Ambientato nella Svezia contemporanea, tra laghi azzurro ghiaccio e foreste silenti, dove c’è chi spara per uccidere, la vicenda parte dalla sparizione della bionda Harriet, avvenuta quarant’anni prima, e approda al doloroso disvelamento d’una malvagità familiare, che contempla stupri di padre in figlio, sordidi segreti e rancori razziali in odor di nazismo.
Né mancano i rimandi ai codici della Bibbia, legati a omicidi seriali di donne giovani e belle (un classico) e le alternanze tra i rassicuranti interni domestici svedesi (con le stufe di ghisa e la tappezzeria a fiori) e un «fuori» infernale, che brucia sadismo allo stato puro (la scena dello stupro di Lisbeth, che lei ricambierà con pari cattiveria).
«Ho focalizzato il mio film sulla crudeltà verso le donne, sebbene sia importante il passato della Svezia, rispetto alla Germania nazista.
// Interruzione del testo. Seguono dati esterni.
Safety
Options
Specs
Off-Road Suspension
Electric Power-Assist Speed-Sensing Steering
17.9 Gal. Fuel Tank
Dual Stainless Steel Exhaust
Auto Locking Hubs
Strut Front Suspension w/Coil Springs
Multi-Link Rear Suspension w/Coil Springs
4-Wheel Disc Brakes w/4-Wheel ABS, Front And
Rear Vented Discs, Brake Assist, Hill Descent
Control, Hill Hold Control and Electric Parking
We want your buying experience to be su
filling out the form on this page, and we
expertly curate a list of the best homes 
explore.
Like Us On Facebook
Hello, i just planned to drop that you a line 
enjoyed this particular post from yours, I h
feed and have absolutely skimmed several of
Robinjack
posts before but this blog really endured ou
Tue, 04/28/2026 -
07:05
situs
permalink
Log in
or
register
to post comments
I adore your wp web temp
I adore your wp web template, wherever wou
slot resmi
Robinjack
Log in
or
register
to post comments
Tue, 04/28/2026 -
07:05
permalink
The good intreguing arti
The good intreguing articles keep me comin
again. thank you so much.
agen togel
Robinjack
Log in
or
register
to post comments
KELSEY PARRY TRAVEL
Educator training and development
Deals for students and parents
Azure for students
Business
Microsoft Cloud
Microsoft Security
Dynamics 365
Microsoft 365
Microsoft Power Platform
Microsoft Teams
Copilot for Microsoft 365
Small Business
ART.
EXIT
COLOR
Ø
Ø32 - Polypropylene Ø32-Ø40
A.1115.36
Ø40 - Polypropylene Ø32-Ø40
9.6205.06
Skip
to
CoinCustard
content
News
Però non so se definirla una storia di odio dell’uomo verso i suoi simili. L’enfasi è sulla società patriarcale che genera mostri, come accade nel libro», spiega Oplev, che per girare il suo film ha scontentato per prima sua moglie, dati i prolungamenti delle riprese («i soldi non bastavano»). Veniamo così a sapere che nella civile e democratica Svezia ammontano a 20.000 i casi di stupro, su scala annua. «La Svezia Paese “perfetto”?», irride il regista, che ribadisce come «anche in Italia ci siano uomini politici corrotti».
Dal canto suo Noomi Rapace, issata su tacchi-stiletto letali, racconta: «La mia Lisbeth? Un’eroina reale,che non si arrende. Brutta, ma attraente per gli uomini; magra, ma combattiva.
La scena dello stupro è stata dura, ma più duro ancora restituire quella violenza al mio stupratore: ho scoperto, dentro di me, cose che mi hanno fatto rabbrividire».E prepariamoci ai sequel: La ragazza che giocava con il fuoco e La regina dei castelli di carta.